Parents should teach their kids about their hair growth, the growth of hair in genitals and also why it is important to keep them clean and neat.
Why am I bleeding?
Your daughter may get startled with the bleeding. Menstruation is a difficult part in a woman’s life though it is the basis of a female body.
Explain your daughter about the bleeding process, tell her why it happens and motivate her not to feel bad about it. You can give her a tip or two on how to deal with period cramps and also encourage her to speak about it, instead of getting ashamed.
Why does my penis feel large?
Boys usually do not open up to their parents with their issues. But as parents you should be observant about their behaviour and bodily changes during the puberty age.
Make yourself available to your son’s questions. Create an easy and comfortable ambience around you so that your son does not have to remain unaware of the bodily facts. Talk to him about the male reproductive system and what it comprises.

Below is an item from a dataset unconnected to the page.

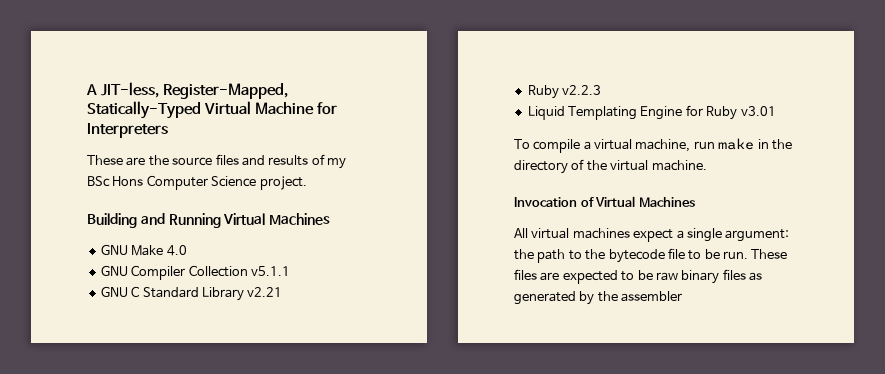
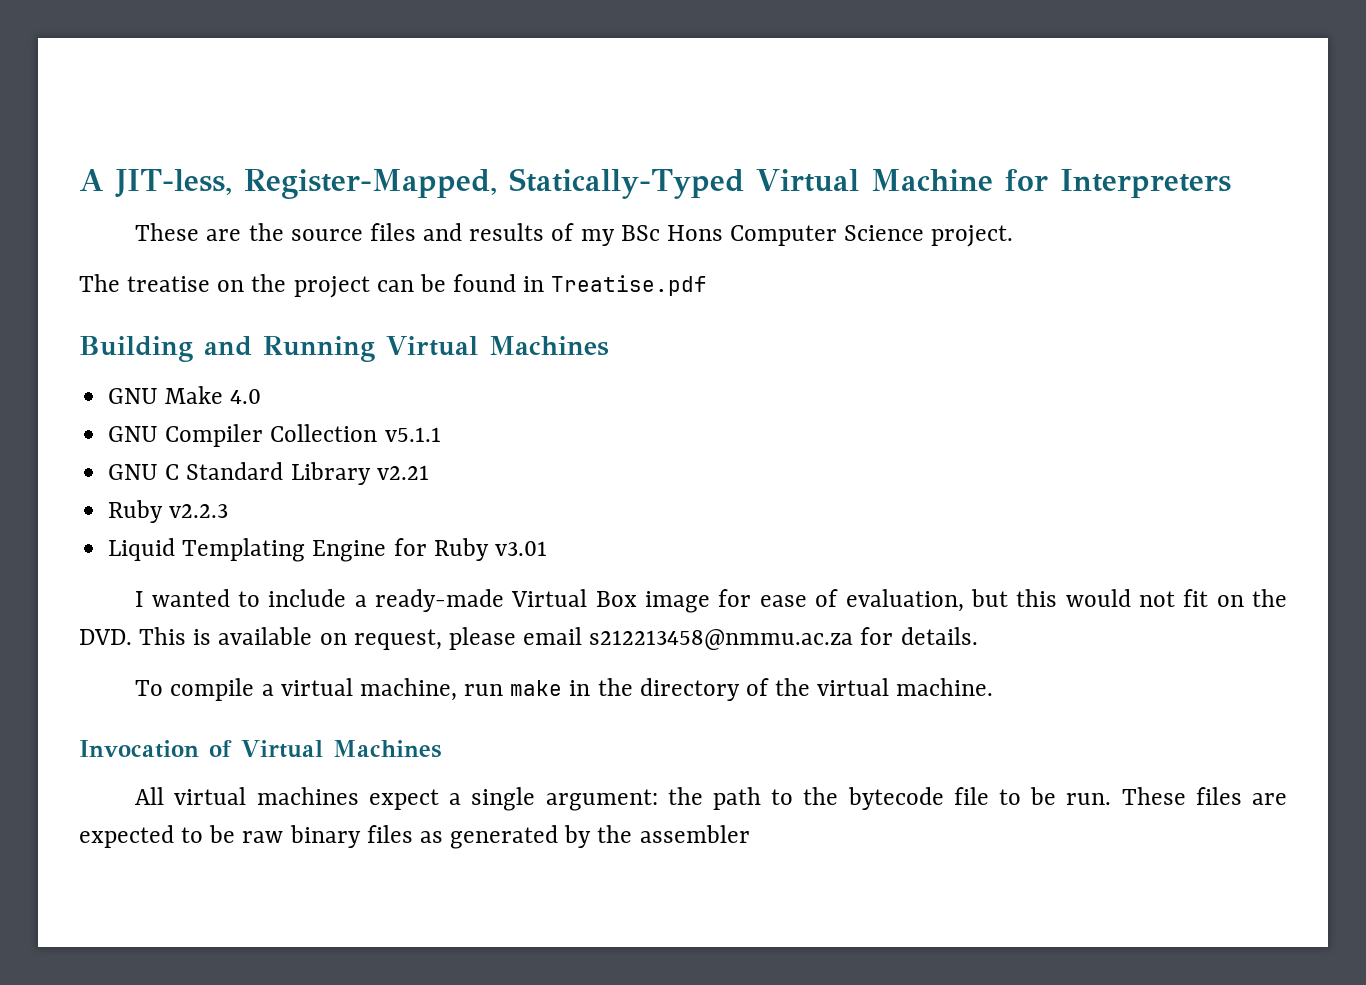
(307, 183) none -> [79,274,708,298] // The treatise on the project can be found in Treatise.pdf
(776, 111) none -> [135,589,1287,613] [79,627,978,650] // I wanted to include a ready-made Virtual Box image for ease of evaluation, but this would not fit on the DVD. This is available on request, please email s212213458@nmmu.ac.za for details.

Also, give your child a pep talk on safety and hygiene.
Pre-puberty to puberty phase is a very delicate time period in an individual’s life. Do not leave your child in darkness. Address all the queries your child brings to your notice.
Remain observant. Keep an eye on their mannerism; if something is bothering them make them understand it. Give them support and encourage them.
Do not shy away from talking to your child about reproductive parts. The child has to learn about it from somewhere; let it begin from the home.
Do not impose restrictions on children, once they hit puberty. Very often it’s seen that limitations are put on girls after they mature. Instead, help them during their growth period. Nothing worse can happen out of puberty if one’s parents are supportive during that time.